“Are there any good steampunk movies?” Mike Perschon says he’s often asked. He devotes a chunk of his book Steampunk FAQ to the question and little surprise: he finds some.
But first he poses another frequently asked question—one that recurs throughout: What is steampunk? He doesn’t want to confine it to its oft-heard definition as a literary genre. As he perceptively observes, the roots are as much cinematic as literary, especially in such brass-fitted retro-future 1950s-‘60s movie adaptations as 20,000 Leagues Under the Sea or The Time Machine. He doesn’t want to call steampunk a genre at all, preferring to define it as an aesthetic, essentially a funhouse mirror on an era circa 1800-1914. Steampunk, he insists, is unencumbered by historical or scientific accuracy but evokes a fantasy version of a time period filled with technology improbable then, now or ever.
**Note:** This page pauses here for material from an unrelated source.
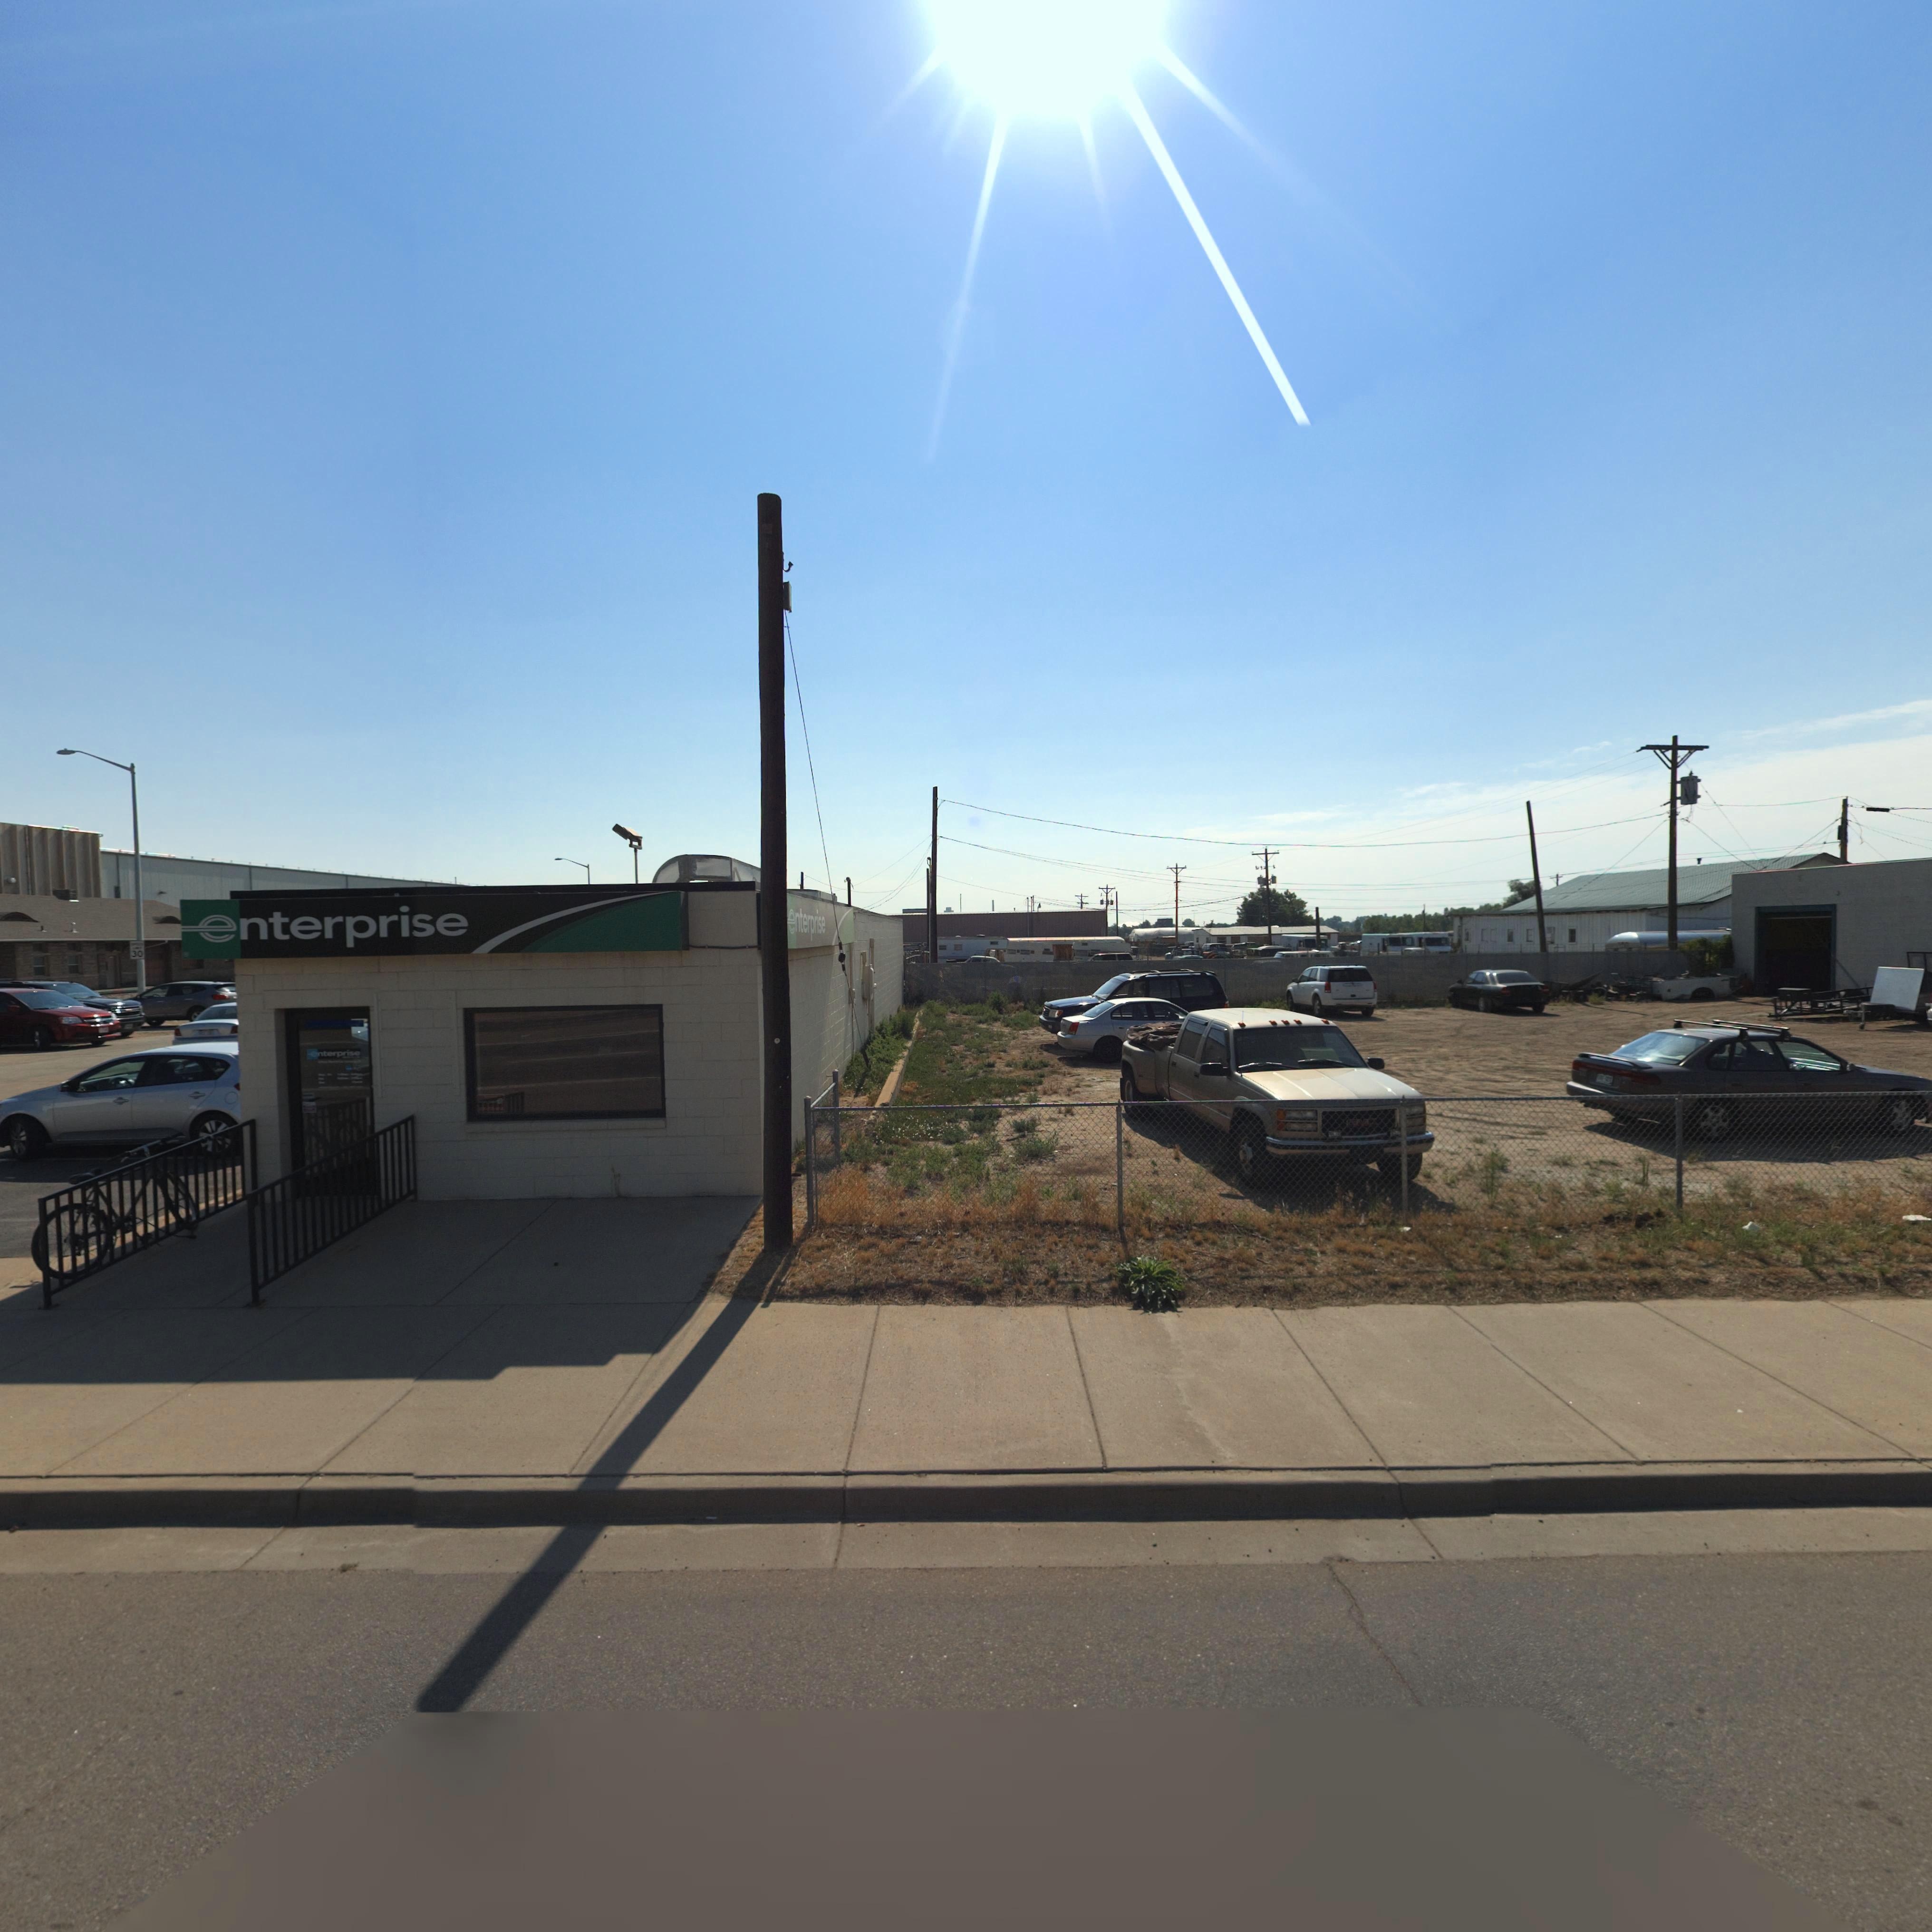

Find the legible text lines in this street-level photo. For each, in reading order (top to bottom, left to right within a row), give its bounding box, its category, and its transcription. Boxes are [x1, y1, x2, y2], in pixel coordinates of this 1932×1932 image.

[178, 904, 470, 948] BusinessName: enterprise
[307, 1049, 360, 1058] BusinessName: enterprise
For cinematic steampunk, the pseudo-Victorian gadgetry of Wild Wild West (1999) was seminal—albeit the film fails the test of being a “good steampunk movie.” Tim Burton’s imagery of “a past that never was” also seems influential. Disney, of all studios, played a role in promoting the aesthetic with Atlantis: The Lost Empire (2001) and Treasure Planet (2002). Not all was well in Hollywood, however. The League of Extraordinary Gentlemen (2003), based on Alan Moore’s graphic tale, “was undermined by a terrible script and flawed direction.” And like many projects mentioned by Perschon, movie audiences generally weren’t aware that Extraordinary Gentlemen was steampunk—or even that such a thing existed.
But like many genres, forums, ideologies and fascinations, steampunk continues to thrive below the level of mainstream awareness. Perschon’s FAQ is a good road map.